Connecting agriculture and education: Meredith Glasscock shares her passion with Hartselle students 

Photos by Jodi Hyde 

If there’s one thing students in Meredith Glasscock’s agriculture education class will learn from her, it’s how to cultivate their passion for agriculture and share it with others.  

“It is so important for our students to know about agriculture and how it impacts our daily lives and the community we live in,” Glasscock said. “It impacts all of us every single day, from the food we eat to the clothes we wear.”  

She teaches students at Hartselle High School as a part of the career pathways program. Four classes are offered as electives, including fundamental, intermediate, applied and advanced agriscience.  

Glasscock’s agriculture education classes encompass everything from animal science, horticulture, aquaculture, forestry, woodworking, plumbing and small-engine repair. She is also the sponsor of the Future Farmers of America, a club every student in her class is automatically a part of when they enroll in agriculture education.  

“The FFA is a good way for our students to get involved in the community, show their passion and interest in the ag field and just share the word that agriculture is important,” she said.  

“Ag ed is a diverse bubble,” the Mississippi State alum added. “There’s so much more to agriculture education than farming and shop class.”  

Having always been exposed to the field in some way, Glasscock pursued degrees in animal and dairy science, agriculture extension and education, knowing she eventually wanted to put her passion to use in the classroom.  

Glasscock said when she first began studying agriculture education, it was rare to find a woman in the field, but females are becoming more and more involved in the aspects of the science. She saw an increase this year from five to 12 female students who enrolled in her class.  

“As long as you have the background and the passion, you can thrive in this field,” she said. 

Along with her passion for the subject she teaches her students every day, Glasscock said she learned from her father to expect only the best and have high expectations.  

“My father was a general in the Army and he raised my brother and me to fix something if it was broken and to solve our own problems,” she said. “He held us to the same standard, and I think that has gone on the benefit me in adulthood and as an educator.” 

One of my students said to me, ‘You really have high expectations of us,’ and I said ‘Yes, I do, because I know how great and awesome y’all can be, especially in the agriculture field,’” Glasscock added.  

This year, Glasscock’s students will raise chickens, grow and sell their own plants in a greenhouse, harvest fur from an Angora rabbit they will keep as a class pet and even monitor the animal’s nutritional intake as a part of their class assignments.  

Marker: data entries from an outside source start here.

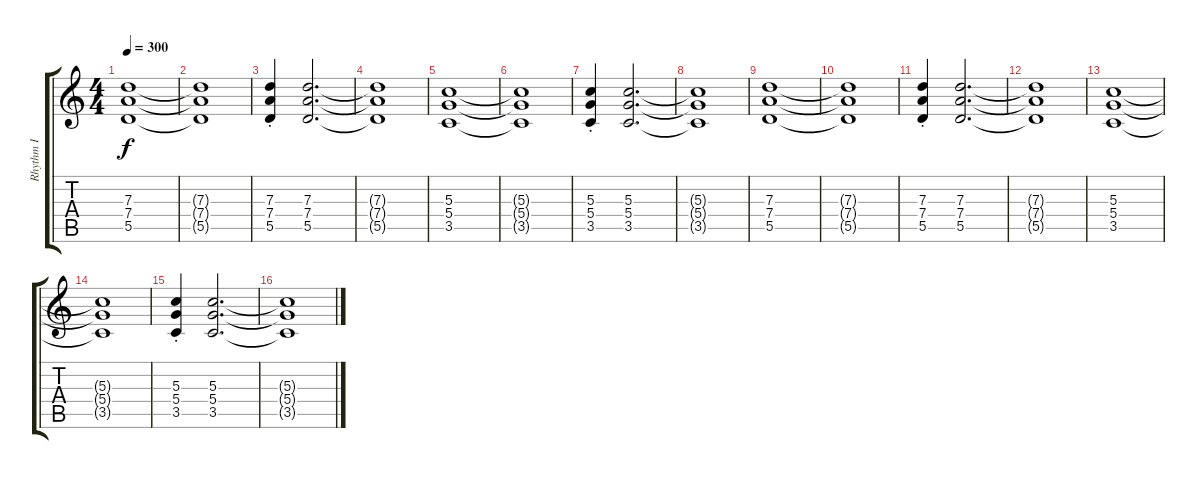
\track ("Rhythm I" "Rhythm I") {instrument distortionguitar}
\staff {score tabs}
\tuning (E4 B3 G3 D3 A2 D2) {hide}
\ts (4 4)
\tempo 300
\clef g2
\ks c
(7.3 7.4 5.5).1{dy f} |
(7.3{t} 7.4{t} 5.5{t}).1 |
(7.3{st} 7.4{st} 5.5{st}).4 (7.3 7.4 5.5).2{d} |
(7.3{t} 7.4{t} 5.5{t}).1 |
(5.3 5.4 3.5).1 |
(5.3{t} 5.4{t} 3.5{t}).1 |
(5.3{st} 5.4{st} 3.5{st}).4 (5.3 5.4 3.5).2{d} |
(5.3{t} 5.4{t} 3.5{t}).1 |
(7.3 7.4 5.5).1 |
(7.3{t} 7.4{t} 5.5{t}).1 |
(7.3{st} 7.4{st} 5.5{st}).4 (7.3 7.4 5.5).2{d} |
(7.3{t} 7.4{t} 5.5{t}).1 |
(5.3 5.4 3.5).1 |
(5.3{t} 5.4{t} 3.5{t}).1 |
(5.3{st} 5.4{st} 3.5{st}).4 (5.3 5.4 3.5).2{d} |
(5.3{t} 5.4{t} 3.5{t}).1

Glasscock said agriculture education has changed a great deal since her time in college, and she enjoys continuing to learn more about her passion along with her students every day.  

“Agriculture education is constantly evolving, and it’s one big learning process,” she said. “So, if my students want to learn, I want them to learn by doing instead of by me just teaching them out of a book.”  

When not in the classroom, she can be found learning more about her passion at home. Glasscock and her husband Bud, who she met at Mississippi State, own a cow-calf operation just outside of Hartselle called Glasscock Farms.